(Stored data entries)
········

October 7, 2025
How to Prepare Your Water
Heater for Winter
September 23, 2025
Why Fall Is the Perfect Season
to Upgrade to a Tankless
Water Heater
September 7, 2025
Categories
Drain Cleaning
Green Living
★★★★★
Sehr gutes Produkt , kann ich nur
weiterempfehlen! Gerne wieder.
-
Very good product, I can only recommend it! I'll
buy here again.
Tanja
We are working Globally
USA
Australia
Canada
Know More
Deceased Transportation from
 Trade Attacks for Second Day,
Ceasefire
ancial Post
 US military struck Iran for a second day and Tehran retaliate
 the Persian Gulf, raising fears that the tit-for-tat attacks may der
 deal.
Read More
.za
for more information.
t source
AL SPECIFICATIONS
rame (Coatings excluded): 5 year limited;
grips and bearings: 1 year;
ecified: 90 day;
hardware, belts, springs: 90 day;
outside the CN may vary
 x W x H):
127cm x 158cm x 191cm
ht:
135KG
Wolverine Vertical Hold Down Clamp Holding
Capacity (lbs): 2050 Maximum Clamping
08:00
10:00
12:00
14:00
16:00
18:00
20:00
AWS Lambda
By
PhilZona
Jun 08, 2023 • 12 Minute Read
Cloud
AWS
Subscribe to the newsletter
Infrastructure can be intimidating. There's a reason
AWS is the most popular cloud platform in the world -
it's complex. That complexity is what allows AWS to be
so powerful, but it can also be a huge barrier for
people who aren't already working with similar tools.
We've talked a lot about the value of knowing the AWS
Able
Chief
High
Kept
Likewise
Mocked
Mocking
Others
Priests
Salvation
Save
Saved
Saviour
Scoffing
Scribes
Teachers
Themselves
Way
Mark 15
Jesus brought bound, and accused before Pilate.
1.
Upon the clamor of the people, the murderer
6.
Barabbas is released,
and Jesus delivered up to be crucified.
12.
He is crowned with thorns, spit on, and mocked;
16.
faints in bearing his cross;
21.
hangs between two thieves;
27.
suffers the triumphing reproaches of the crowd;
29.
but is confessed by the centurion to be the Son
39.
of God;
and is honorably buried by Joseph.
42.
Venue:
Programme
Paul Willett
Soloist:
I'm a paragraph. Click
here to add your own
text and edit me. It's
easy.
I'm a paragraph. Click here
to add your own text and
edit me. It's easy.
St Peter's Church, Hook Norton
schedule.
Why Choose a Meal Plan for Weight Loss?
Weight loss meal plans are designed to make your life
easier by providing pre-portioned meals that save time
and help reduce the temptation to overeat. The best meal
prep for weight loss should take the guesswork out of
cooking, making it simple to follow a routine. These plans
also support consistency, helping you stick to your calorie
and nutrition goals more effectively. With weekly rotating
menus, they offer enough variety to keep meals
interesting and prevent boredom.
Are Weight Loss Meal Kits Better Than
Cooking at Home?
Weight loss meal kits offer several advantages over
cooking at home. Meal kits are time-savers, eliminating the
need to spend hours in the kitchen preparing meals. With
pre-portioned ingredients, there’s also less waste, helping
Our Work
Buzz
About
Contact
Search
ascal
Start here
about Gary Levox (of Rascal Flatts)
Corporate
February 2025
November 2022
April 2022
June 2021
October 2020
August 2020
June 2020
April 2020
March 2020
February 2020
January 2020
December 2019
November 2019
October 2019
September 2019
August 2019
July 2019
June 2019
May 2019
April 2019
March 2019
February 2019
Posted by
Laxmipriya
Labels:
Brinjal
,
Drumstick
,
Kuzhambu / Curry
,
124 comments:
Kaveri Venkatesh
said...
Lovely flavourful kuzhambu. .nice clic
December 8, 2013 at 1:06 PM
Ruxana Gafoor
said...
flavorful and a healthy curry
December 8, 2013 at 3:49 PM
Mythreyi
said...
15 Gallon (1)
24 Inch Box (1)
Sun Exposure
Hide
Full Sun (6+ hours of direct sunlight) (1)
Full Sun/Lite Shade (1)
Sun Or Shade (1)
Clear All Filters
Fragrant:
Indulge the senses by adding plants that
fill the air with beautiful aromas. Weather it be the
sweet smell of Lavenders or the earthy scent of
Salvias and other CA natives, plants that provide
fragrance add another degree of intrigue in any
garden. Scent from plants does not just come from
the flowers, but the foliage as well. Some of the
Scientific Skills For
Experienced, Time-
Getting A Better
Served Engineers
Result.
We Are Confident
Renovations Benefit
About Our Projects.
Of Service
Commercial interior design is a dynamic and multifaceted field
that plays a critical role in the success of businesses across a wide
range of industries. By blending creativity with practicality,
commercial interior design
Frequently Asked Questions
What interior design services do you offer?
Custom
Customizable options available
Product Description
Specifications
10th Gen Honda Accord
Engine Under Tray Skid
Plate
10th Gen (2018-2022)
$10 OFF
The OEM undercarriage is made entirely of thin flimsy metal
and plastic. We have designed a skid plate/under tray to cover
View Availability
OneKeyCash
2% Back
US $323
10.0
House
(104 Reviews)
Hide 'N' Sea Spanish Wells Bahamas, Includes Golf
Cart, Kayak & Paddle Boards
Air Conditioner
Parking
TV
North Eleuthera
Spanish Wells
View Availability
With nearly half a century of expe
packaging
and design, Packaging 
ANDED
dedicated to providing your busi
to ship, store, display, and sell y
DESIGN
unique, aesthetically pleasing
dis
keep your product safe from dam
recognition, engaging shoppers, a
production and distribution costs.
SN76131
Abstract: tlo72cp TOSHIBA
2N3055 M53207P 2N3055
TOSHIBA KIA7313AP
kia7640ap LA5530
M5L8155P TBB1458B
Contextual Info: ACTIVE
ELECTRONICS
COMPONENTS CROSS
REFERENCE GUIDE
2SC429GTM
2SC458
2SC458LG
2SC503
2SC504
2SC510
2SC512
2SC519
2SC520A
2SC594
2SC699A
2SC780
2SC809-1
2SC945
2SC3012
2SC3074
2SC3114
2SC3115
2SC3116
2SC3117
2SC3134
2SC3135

········

What is being asked. Transcribe every line of the listing above, keeping each one word for word.

The answer.
October 7, 2025
How to Prepare Your Water
Heater for Winter
September 23, 2025
Why Fall Is the Perfect Season
to Upgrade to a Tankless
Water Heater
September 7, 2025
Categories
Drain Cleaning
Green Living
★★★★★
Sehr gutes Produkt , kann ich nur
weiterempfehlen! Gerne wieder.
-
Very good product, I can only recommend it! I'll
buy here again.
Tanja
We are working Globally
USA
Australia
Canada
Know More
Deceased Transportation from
 Trade Attacks for Second Day,
Ceasefire
ancial Post
 US military struck Iran for a second day and Tehran retaliate
 the Persian Gulf, raising fears that the tit-for-tat attacks may der
 deal.
Read More
.za
for more information.
t source
AL SPECIFICATIONS
rame (Coatings excluded): 5 year limited;
grips and bearings: 1 year;
ecified: 90 day;
hardware, belts, springs: 90 day;
outside the CN may vary
 x W x H):
127cm x 158cm x 191cm
ht:
135KG
Wolverine Vertical Hold Down Clamp Holding
Capacity (lbs): 2050 Maximum Clamping
08:00
10:00
12:00
14:00
16:00
18:00
20:00
AWS Lambda
By
PhilZona
Jun 08, 2023 • 12 Minute Read
Cloud
AWS
Subscribe to the newsletter
Infrastructure can be intimidating. There's a reason
AWS is the most popular cloud platform in the world -
it's complex. That complexity is what allows AWS to be
so powerful, but it can also be a huge barrier for
people who aren't already working with similar tools.
We've talked a lot about the value of knowing the AWS
Able
Chief
High
Kept
Likewise
Mocked
Mocking
Others
Priests
Salvation
Save
Saved
Saviour
Scoffing
Scribes
Teachers
Themselves
Way
Mark 15
Jesus brought bound, and accused before Pilate.
1.
Upon the clamor of the people, the murderer
6.
Barabbas is released,
and Jesus delivered up to be crucified.
12.
He is crowned with thorns, spit on, and mocked;
16.
faints in bearing his cross;
21.
hangs between two thieves;
27.
suffers the triumphing reproaches of the crowd;
29.
but is confessed by the centurion to be the Son
39.
of God;
and is honorably buried by Joseph.
42.
Venue:
Programme
Paul Willett
Soloist:
I'm a paragraph. Click
here to add your own
text and edit me. It's
easy.
I'm a paragraph. Click here
to add your own text and
edit me. It's easy.
St Peter's Church, Hook Norton
schedule.
Why Choose a Meal Plan for Weight Loss?
Weight loss meal plans are designed to make your life
easier by providing pre-portioned meals that save time
and help reduce the temptation to overeat. The best meal
prep for weight loss should take the guesswork out of
cooking, making it simple to follow a routine. These plans
also support consistency, helping you stick to your calorie
and nutrition goals more effectively. With weekly rotating
menus, they offer enough variety to keep meals
interesting and prevent boredom.
Are Weight Loss Meal Kits Better Than
Cooking at Home?
Weight loss meal kits offer several advantages over
cooking at home. Meal kits are time-savers, eliminating the
need to spend hours in the kitchen preparing meals. With
pre-portioned ingredients, there’s also less waste, helping
Our Work
Buzz
About
Contact
Search
ascal
Start here
about Gary Levox (of Rascal Flatts)
Corporate
February 2025
November 2022
April 2022
June 2021
October 2020
August 2020
June 2020
April 2020
March 2020
February 2020
January 2020
December 2019
November 2019
October 2019
September 2019
August 2019
July 2019
June 2019
May 2019
April 2019
March 2019
February 2019
Posted by
Laxmipriya
Labels:
Brinjal
,
Drumstick
,
Kuzhambu / Curry
,
124 comments:
Kaveri Venkatesh
said...
Lovely flavourful kuzhambu. .nice clic
December 8, 2013 at 1:06 PM
Ruxana Gafoor
said...
flavorful and a healthy curry
December 8, 2013 at 3:49 PM
Mythreyi
said...
15 Gallon (1)
24 Inch Box (1)
Sun Exposure
Hide
Full Sun (6+ hours of direct sunlight) (1)
Full Sun/Lite Shade (1)
Sun Or Shade (1)
Clear All Filters
Fragrant:
Indulge the senses by adding plants that
fill the air with beautiful aromas. Weather it be the
sweet smell of Lavenders or the earthy scent of
Salvias and other CA natives, plants that provide
fragrance add another degree of intrigue in any
garden. Scent from plants does not just come from
the flowers, but the foliage as well. Some of the
Scientific Skills For
Experienced, Time-
Getting A Better
Served Engineers
Result.
We Are Confident
Renovations Benefit
About Our Projects.
Of Service
Commercial interior design is a dynamic and multifaceted field
that plays a critical role in the success of businesses across a wide
range of industries. By blending creativity with practicality,
commercial interior design
Frequently Asked Questions
What interior design services do you offer?
Custom
Customizable options available
Product Description
Specifications
10th Gen Honda Accord
Engine Under Tray Skid
Plate
10th Gen (2018-2022)
$10 OFF
The OEM undercarriage is made entirely of thin flimsy metal
and plastic. We have designed a skid plate/under tray to cover
View Availability
OneKeyCash
2% Back
US $323
10.0
House
(104 Reviews)
Hide 'N' Sea Spanish Wells Bahamas, Includes Golf
Cart, Kayak & Paddle Boards
Air Conditioner
Parking
TV
North Eleuthera
Spanish Wells
View Availability
With nearly half a century of expe
packaging
and design, Packaging 
ANDED
dedicated to providing your busi
to ship, store, display, and sell y
DESIGN
unique, aesthetically pleasing
dis
keep your product safe from dam
recognition, engaging shoppers, a
production and distribution costs.
SN76131
Abstract: tlo72cp TOSHIBA
2N3055 M53207P 2N3055
TOSHIBA KIA7313AP
kia7640ap LA5530
M5L8155P TBB1458B
Contextual Info: ACTIVE
ELECTRONICS
COMPONENTS CROSS
REFERENCE GUIDE
2SC429GTM
2SC458
2SC458LG
2SC503
2SC504
2SC510
2SC512
2SC519
2SC520A
2SC594
2SC699A
2SC780
2SC809-1
2SC945
2SC3012
2SC3074
2SC3114
2SC3115
2SC3116
2SC3117
2SC3134
2SC3135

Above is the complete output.